A silly premise? You bet. But arguably not as silly as some of the social attitudes it ridicules, such as the widespread assumptions that class barriers are easy to overcome (see The Bucket List), that schools must have surveillance cameras (another big issue here), and that students should be medicated for maladies and forms of depression that didn’t exist for previous generations. (As psychiatrist and author Peter D. Kramer writes in a recent issue of the New York Review of Books, “Psychiatric diagnosis [has] been subject to a sort of ‘diagnostic bracket creep’ — the expansion of categories to match the scope of relevant medications.”)

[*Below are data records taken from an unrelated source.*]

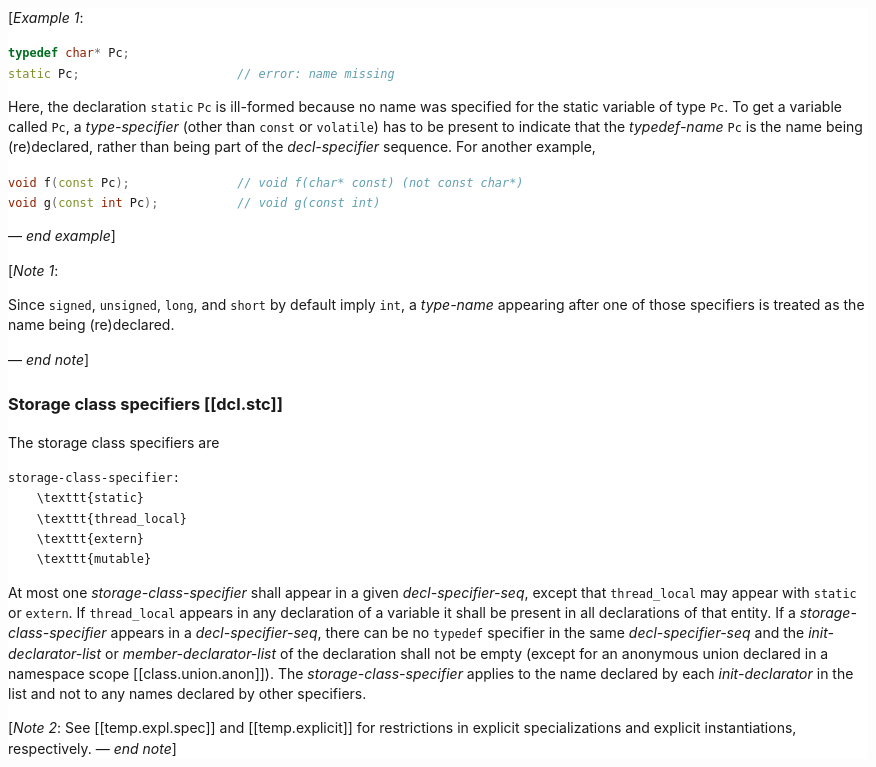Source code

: \[*Example 1*:

``` cpp
typedef char* Pc;
static Pc;                      // error: name missing
```

Here, the declaration `static` `Pc` is ill-formed because no name was
specified for the static variable of type `Pc`. To get a variable called
`Pc`, a *type-specifier* (other than `const` or `volatile`) has to be
present to indicate that the *typedef-name* `Pc` is the name being
(re)declared, rather than being part of the *decl-specifier* sequence.
For another example,

``` cpp
void f(const Pc);               // void f(char* const) (not const char*)
void g(const int Pc);           // void g(const int)
```

— *end example*\]

\[*Note 1*:

Since `signed`, `unsigned`, `long`, and `short` by default imply `int`,
a *type-name* appearing after one of those specifiers is treated as the
name being (re)declared.

— *end note*\]

### Storage class specifiers <a id="dcl.stc">[[dcl.stc]]</a>

The storage class specifiers are

``` bnf
storage-class-specifier:
    \texttt{static}
    \texttt{thread_local}
    \texttt{extern}
    \texttt{mutable}
```

At most one *storage-class-specifier* shall appear in a given
*decl-specifier-seq*, except that `thread_local` may appear with
`static` or `extern`. If `thread_local` appears in any declaration of a
variable it shall be present in all declarations of that entity. If a
*storage-class-specifier* appears in a *decl-specifier-seq*, there can
be no `typedef` specifier in the same *decl-specifier-seq* and the
*init-declarator-list* or *member-declarator-list* of the declaration
shall not be empty (except for an anonymous union declared in a
namespace scope [[class.union.anon]]). The *storage-class-specifier*
applies to the name declared by each *init-declarator* in the list and
not to any names declared by other specifiers.

\[*Note 2*: See [[temp.expl.spec]] and [[temp.explicit]] for
restrictions in explicit specializations and explicit instantiations,
respectively. — *end note*\]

And what about the tolerance for booze in the U.S. compared with the hysterical demonizing of marijuana? One of the funniest jokes in Charlie Bartlett is in a simple act of casting: the high school principal, the single father of Charlie’s girlfriend (Kat Dennings), is an alcoholic played by former drug abuser Robert Downey Jr. He’s granted a comic vulnerability that makes him more than a one-dimensional dyed-in-the-wool villain — one of the few instances where the characterization in Charlie Bartlett is more nuanced than in Pump Up the Volume. At one point he installs surveillance cameras in the student lounge, sparking violent protests. Yet during one of his binges, he uses a remote control to operate a motorized toy boat in his swimming pool while firing idly at it with a handgun. The sheer pathos of his despair is touching, clarifying to what extent he’s just an older version of Charlie Bartlett. By contrast, the principal in Pump Up the Volume — played by jazz singer Annie Ross, another bit of joke casting — is never granted any affection.
Less successfully handled is a gratuitous subplot about Charlie’s missing father. The fact that this unseen character is in prison and that Charlie hasn’t forgiven him is never developed, and the belated revelation of his crime — which only begs the question of what the source of the Bartlett fortune is — seems even more pointless.
Antiauthoritarian gestures are of course standard fare in teen movies. The underlying premise of the rock movies of the 50s was that music was the main form of rebellion available. As its title suggests, Pump Up the Volume doesn’t so much negate that idea as build on it through the free-form talk-radio tirades of an anonymous pirate broadcaster (Christian Slater) who intersperses his rants with favorite cuts. But in Charlie Bartlett, even though some live music figures in a celebratory party thrown by Charlie, the theme of music as rebellion is barely present. (At one point, however, high on Ritalin, he parodies an older brand of pop music by pounding away on a piano and singing.) The antiauthoritarian gestures in this movie still have something to do with sex, drugs, and rock ’n’ roll. But they’re also caught up in the parents’ sickness — at times they feel closer to desperate sarcasm or capitalist revenge than to the earlier attempts at liberation.